Ruggedization and Survivability
Components used in AI-at-the-edge systems need to be ruggedized to withstand challenging environmental factors and ensure the survivability of the system. Without the right ruggedization approach, right from the beginning, these hardware components can fail. Typical environmental stresses that embedded hardware will endure include:
- Extreme temperature fluctuations
- High, prolonged levels of shock and vibration
- Extended lifecycles
For autonomous applications, survivability takes on a whole new dimension. Systems are expected to operate for extended periods without any human intervention, real-time upgrades, or maintenance. The use of rugged electronics reduces mission risk, while increasing connectivity provides a more reliable data-delivery infrastructure and ensures stable AI-based processing and computing at the edge.

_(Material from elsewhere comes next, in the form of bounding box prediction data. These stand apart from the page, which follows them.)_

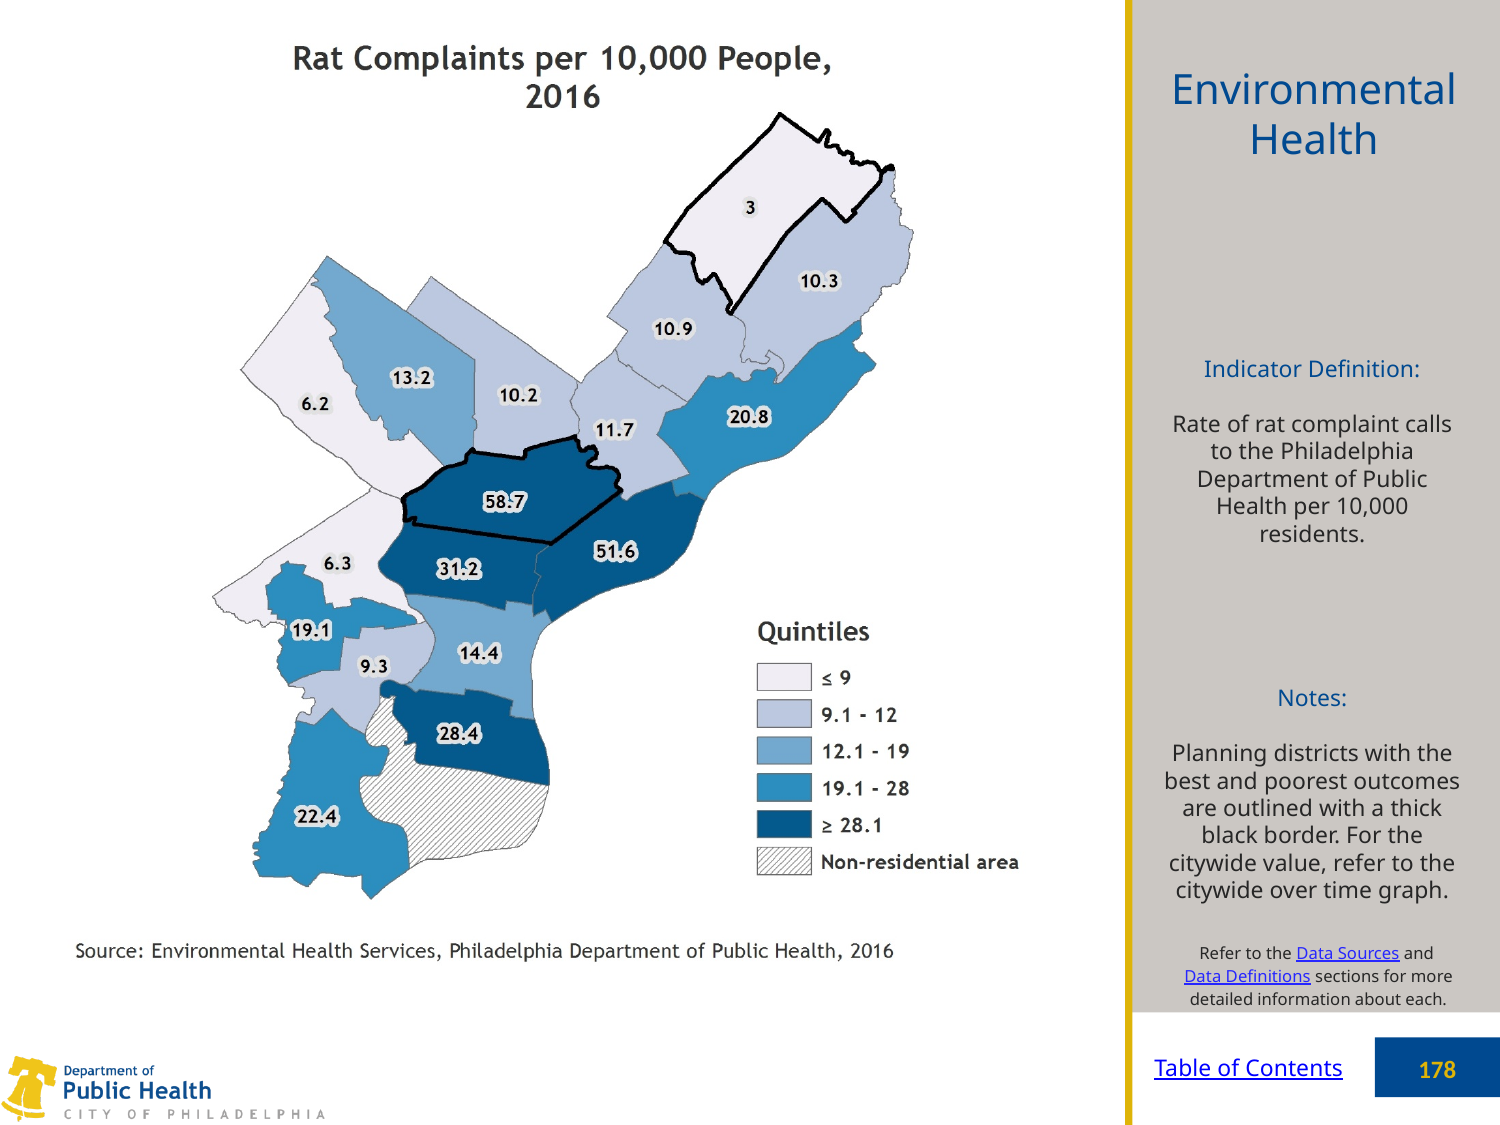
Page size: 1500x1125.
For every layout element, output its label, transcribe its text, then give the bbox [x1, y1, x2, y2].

picture [0, 0, 1126, 1013]
list Environmental Health [1151, 24, 1477, 200]
text_box Notes: Planning districts with the best and poorest outcomes are outlined with a thick black border. For the citywide value, refer to the citywide over time graph. [1143, 676, 1482, 911]
text_box Indicator Definition: Rate of rat complaint calls to the Philadelphia Department of Public Health per 10,000 residents. [1149, 347, 1475, 554]
picture [0, 1055, 325, 1122]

In fact, because of its contribution to the trust ecosystem, rugged hardware has helped pave the way for a whole new economy of commercial spaceflight. It’s also enabled military entities to reimagine the use of electronics in the defense landscape through the implementation of AI-based networking. Without reliable hardware components, AI processing simply wouldn’t be possible.
Secure, Rugged Hardware for AI-Based Systems
By processing data on secure, ruggedized systems and reducing reliance on cloud connectivity, edge-based AI processing enhances situational awareness, automates threat detection, and ensures rapid, autonomous decision-making in mission-critical environments. This level of intelligence requires a trusted architecture to ensure the data used to assess actions and outcomes is up-to-date, reliable, and secure. And the fact is, with increased reliance on ruggedized hardware, affordability becomes a natural side benefit.
Integrating more information inputs at the edge means remote systems need high-performance, low-power processing to manage this data. Along these lines, Aitech’s A230 (for military and defense operations) and the S-A2300 (for low Earth orbit space environments), designed with NVIDIA’s advanced Orin architecture at the core, are examples of systems that are both rugged and reliable, providing a dependable processing infrastructure (Fig. 3).
These AI supercomputers pre-process data locally, right where it’s needed, lowering latency in data transmission through edge computation. These edge-based systems also reduce the amount of sensitive data that’s vulnerable to cyberattacks. The robust, durable units withstand extreme environments, ensuring uptime and system processing, even when subjected to harsh and rugged conditions.
Whether in the battlespace, onboard next-generation aircraft, or in the harsh conditions of space, rugged AI-ready hardware provides the speed and reliability that edge AI systems need to stay ahead of evolving security challenges.
A Holistic Approach to Trust
As AI systems become more deeply embedded in critical infrastructure, trust will continue to be a top priority. Yet, the effectiveness of AI hinges not only on the sophistication of algorithms, but also on the trustworthiness of the system it runs on. Especially where safety and mission assurance are paramount—including military, defense, and space-rated applications—the system hardware must do more than compute. It must survive, protect, validate, and respond to operations.
A trusted AI ecosystem in embedded computing is one where hardware actively enforces security, enables consistent real-time performance, detects anomalies, and safeguards sensitive data. At the heart of this trust lies the embedded hardware, which plays a critical role in ensuring that AI decisions are secure, reliable, and verifiable.